I'm half-joking here. You don't exactly have to have learned calculus at age 13, but that gives you an idea of how far ahead you have to be to be to really be assured of success--not that specifically learning calculus at age 13 is any guarantee, either. For the people who aren't absurdly ahead of the game, you could always luck out and have a successful academic career, but the chances are pretty low. So, that means you need a back-up plan.

Because I'm socially retarded, my bar for being a job-search genius is pretty low because someone who is above average at job-searching probably looks like a job-search genius to me (actually, a lot of my own difficulties would be lowered considerably, if I had planned ahead more and done stuff like get an internship). But there are plenty of people who will have great difficulty with it. Physics majors are not particularly known for their outstanding people skills, on the whole.

Of course, with a little luck maybe the economy will get better and employers might get better at hiring people in a few years, but you never know.
 
  • #19
It seems that everything that needs to be said has been said.
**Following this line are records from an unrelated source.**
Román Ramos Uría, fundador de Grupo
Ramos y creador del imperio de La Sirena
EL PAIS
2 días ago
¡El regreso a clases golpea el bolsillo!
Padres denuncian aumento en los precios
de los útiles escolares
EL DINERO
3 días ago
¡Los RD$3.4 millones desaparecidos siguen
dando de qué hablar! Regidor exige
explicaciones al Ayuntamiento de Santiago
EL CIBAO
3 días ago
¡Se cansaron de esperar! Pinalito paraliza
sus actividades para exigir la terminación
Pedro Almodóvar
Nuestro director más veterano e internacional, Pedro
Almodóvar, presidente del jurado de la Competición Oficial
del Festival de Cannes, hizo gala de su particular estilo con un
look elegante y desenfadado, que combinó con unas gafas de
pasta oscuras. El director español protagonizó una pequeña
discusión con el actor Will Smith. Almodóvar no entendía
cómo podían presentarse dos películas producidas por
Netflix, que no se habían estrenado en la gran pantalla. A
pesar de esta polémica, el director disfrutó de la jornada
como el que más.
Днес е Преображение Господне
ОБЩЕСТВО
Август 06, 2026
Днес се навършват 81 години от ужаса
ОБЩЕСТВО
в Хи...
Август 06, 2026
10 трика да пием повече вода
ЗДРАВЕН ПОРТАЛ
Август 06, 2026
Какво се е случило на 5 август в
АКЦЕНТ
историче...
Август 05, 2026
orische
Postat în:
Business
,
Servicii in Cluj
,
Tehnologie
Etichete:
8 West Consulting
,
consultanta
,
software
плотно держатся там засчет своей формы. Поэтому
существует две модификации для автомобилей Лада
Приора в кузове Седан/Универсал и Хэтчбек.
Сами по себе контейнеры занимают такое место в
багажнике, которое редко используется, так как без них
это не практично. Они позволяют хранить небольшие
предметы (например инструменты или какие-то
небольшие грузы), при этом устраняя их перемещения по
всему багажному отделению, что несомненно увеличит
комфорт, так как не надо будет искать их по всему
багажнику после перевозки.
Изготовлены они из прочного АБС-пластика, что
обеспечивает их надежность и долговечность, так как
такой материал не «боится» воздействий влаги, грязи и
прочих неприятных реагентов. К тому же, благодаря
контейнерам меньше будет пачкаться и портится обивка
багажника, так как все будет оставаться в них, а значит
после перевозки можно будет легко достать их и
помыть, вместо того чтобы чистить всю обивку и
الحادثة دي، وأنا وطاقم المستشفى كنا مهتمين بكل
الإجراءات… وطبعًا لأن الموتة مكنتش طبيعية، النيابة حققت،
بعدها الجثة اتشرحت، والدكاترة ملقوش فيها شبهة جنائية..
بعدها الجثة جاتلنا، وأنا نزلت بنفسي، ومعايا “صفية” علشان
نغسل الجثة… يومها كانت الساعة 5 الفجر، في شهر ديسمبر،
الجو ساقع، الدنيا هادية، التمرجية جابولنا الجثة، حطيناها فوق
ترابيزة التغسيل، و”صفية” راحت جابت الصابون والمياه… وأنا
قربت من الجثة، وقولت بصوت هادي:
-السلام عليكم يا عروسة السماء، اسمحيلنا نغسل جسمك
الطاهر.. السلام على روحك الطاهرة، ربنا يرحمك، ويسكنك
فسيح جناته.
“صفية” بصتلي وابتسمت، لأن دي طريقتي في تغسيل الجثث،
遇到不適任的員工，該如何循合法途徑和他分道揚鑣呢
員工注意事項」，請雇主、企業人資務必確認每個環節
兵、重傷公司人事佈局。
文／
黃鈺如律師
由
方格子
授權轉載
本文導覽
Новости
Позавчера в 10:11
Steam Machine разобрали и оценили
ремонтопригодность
And then some.
 

Related to Plan for a prospective "warp theorist"

1. What is a "warp theorist"?

A "warp theorist" is a scientist who studies and develops theories related to the concept of faster-than-light travel, also known as "warp drive". This field of study falls under the broader category of theoretical physics.

2. What is a "Plan for a prospective warp theorist"?
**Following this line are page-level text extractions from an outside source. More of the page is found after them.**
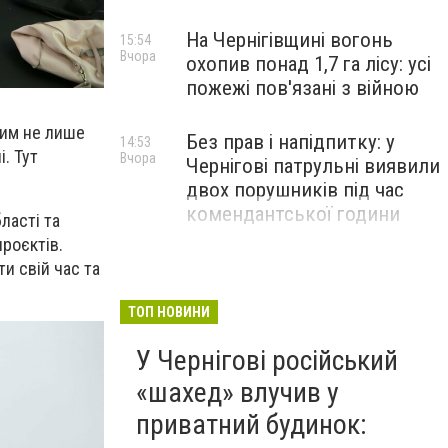
На Чернігівщині вогонь
15:54
Вчора
охопив понад 1,7 га лісу: усі
пожежі пов'язані з війною
ьним не лише
Без прав і напідпитку: у
14:53
і. Тут
Вчора
Чернігові патрульні виявили
двох порушників під час
комендантської години
бласті
та
проєктів.
ти свій час
та
ТОП НОВИНИ
У Чернігові російський
«шахед» влучив у
приватний будинок:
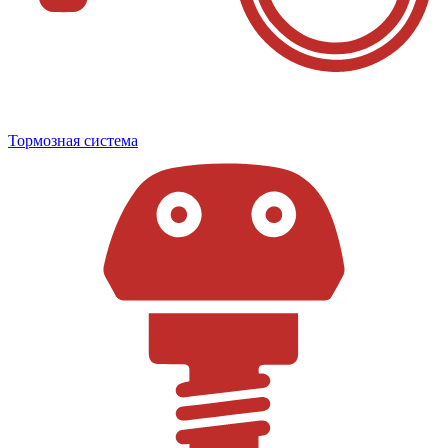
Тормозная система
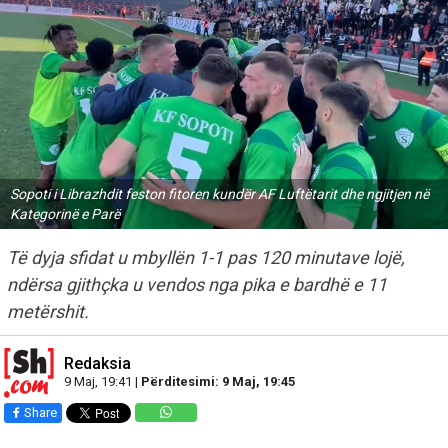
Sopoti i Librazhdit feston fitoren kundër AF Luftëtarit dhe ngjitjen në
Kategorinë e Parë
Të dyja sfidat u mbyllën 1-1 pas 120 minutave lojë,
ndërsa gjithçka u vendos nga pika e bardhë e 11
metërshit.
Redaksia
9 Maj, 19:41 |
Përditesimi: 9 Maj, 19:45
Share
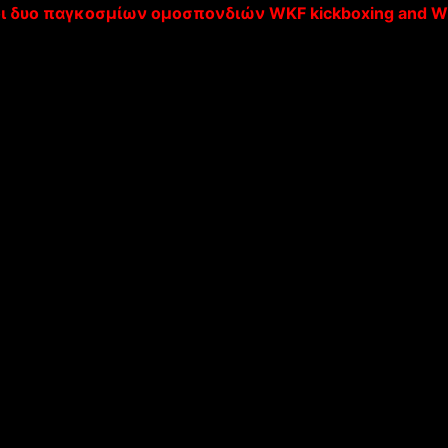
ι
δυο
παγκοσμίων
ομοσπονδιών
WKF kickboxing and W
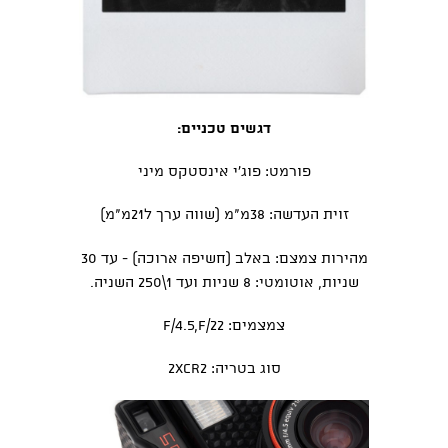
דגשים טכניים:
פורמט:
פוג'י אינסטקס מיני
זוית העדשה: 38מ"מ (שווה ערך ל21מ"מ)
מהירות צמצם: באלב (חשיפה ארוכה) - עד 30
שניות, אוטומטי: 8 שניות ועד 1\250 השניה.
צמצמים: F/4.5,f/22
סוג בטריה: 2Xcr2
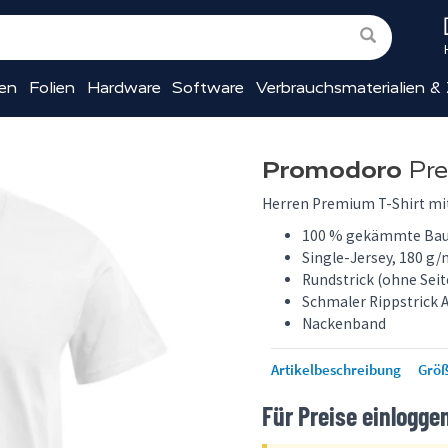
ien
Folien
Hardware
Software
Verbrauchsmaterialien &
Promodoro
Pre
Herren Premium T-Shirt mit
100 % gekämmte Ba
Single-Jersey, 180 g/
Rundstrick (ohne Sei
Schmaler Rippstrick 
Nackenband
Artikelbeschreibung
Größ
Für Preise einlogge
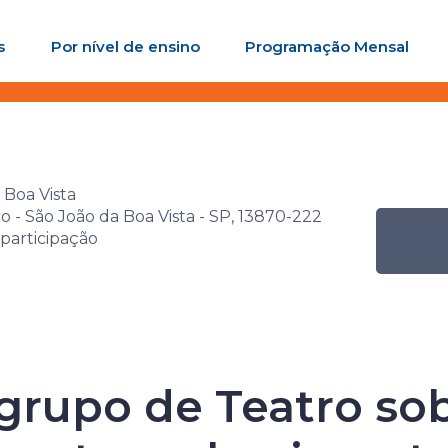
s
Por nível de ensino
Programação Mensal
e Inclusão e Diversidade - Povos
Atividade
Oficina co
orporeidade
autoconhec
 Boa Vista
o - São João da Boa Vista - SP, 13870-222
 participação
ac de Inclusão
 - Povos Origin
grupo de Teatro so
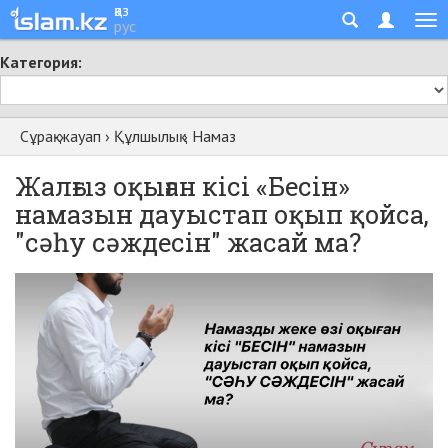
қаз
рус
Категория:
Сұрақ-жауап
›
Құлшылық
›
Намаз
Жалғыз оқыған кісі «Бесін»
намазын дауыстап оқып қойса,
"сәһу сәждесін" жасай ма?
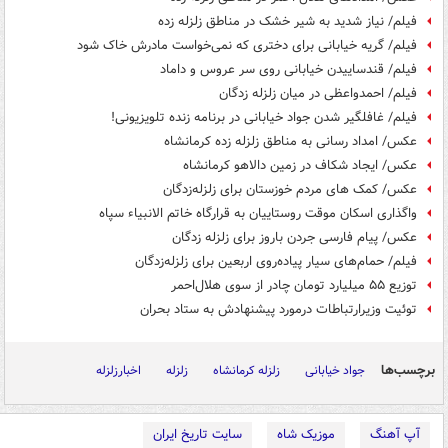
فیلم/ نیاز شدید به شیر خشک در مناطق زلزله زده
فیلم/ گریه خیابانی برای دختری که نمی‌خواست مادرش خاک شود
فیلم/ قندساییدن خیابانی روی سر عروس و داماد
فیلم/ احمدواعظی در میان زلزله زدگان
فیلم/ غافلگیر شدن جواد خیابانی در برنامه زنده تلویزیونی!
عکس/ امداد رسانی به مناطق زلزله زده کرمانشاه
عکس/ ایجاد شکاف در زمین دالاهو کرمانشاه
عکس/ کمک های مردم خوزستان برای زلزله‌زدگان
واگذاری اسکان موقت روستاییان به قرارگاه خاتم الانبیاء سپاه
عکس/ پیام فارسی جردن باروز برای زلزله زدگان
فیلم/ حمام‌های سیار پیاده‌روی اربعین برای زلزله‌زدگان
توزیع ۵۵ میلیارد تومان چادر از سوی هلال‌احمر
توئیت وزیرارتباطات درمورد پیشنهادش به ستاد بحران
برچسب‌ها
جواد خیابانی
زلزله کرمانشاه
زلزله
اخبارزلزله
آپ آهنگ
موزیک شاه
سایت تاریخ ایران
A "Plan for a prospective warp theorist" is a detailed outline or roadmap for a scientist who wants to become a warp theorist. It typically includes steps for obtaining the necessary education, conducting research, and making contributions to the field.

3. What skills and knowledge are required to become a warp theorist?

To become a warp theorist, one typically needs a strong background in mathematics, physics, and engineering. Knowledge of topics such as general relativity, quantum mechanics, and thermodynamics is also important. Additionally, critical thinking, problem-solving, and creativity are essential skills for a warp theorist.

4. What are some potential challenges in developing a theory of warp drive?

Some potential challenges in developing a theory of warp drive include the need to reconcile the theory with established laws of physics, such as the theory of relativity, and the need to overcome technical limitations and practical barriers. Additionally, funding and resources may be limited for research in this area.

5. What are the potential implications of a successful theory of warp drive?

If a successful theory of warp drive is developed, it could revolutionize space travel and exploration by allowing us to travel much faster and farther than ever before. It could also have implications for our understanding of the universe and the laws of physics. However, there may also be ethical and societal considerations to take into account.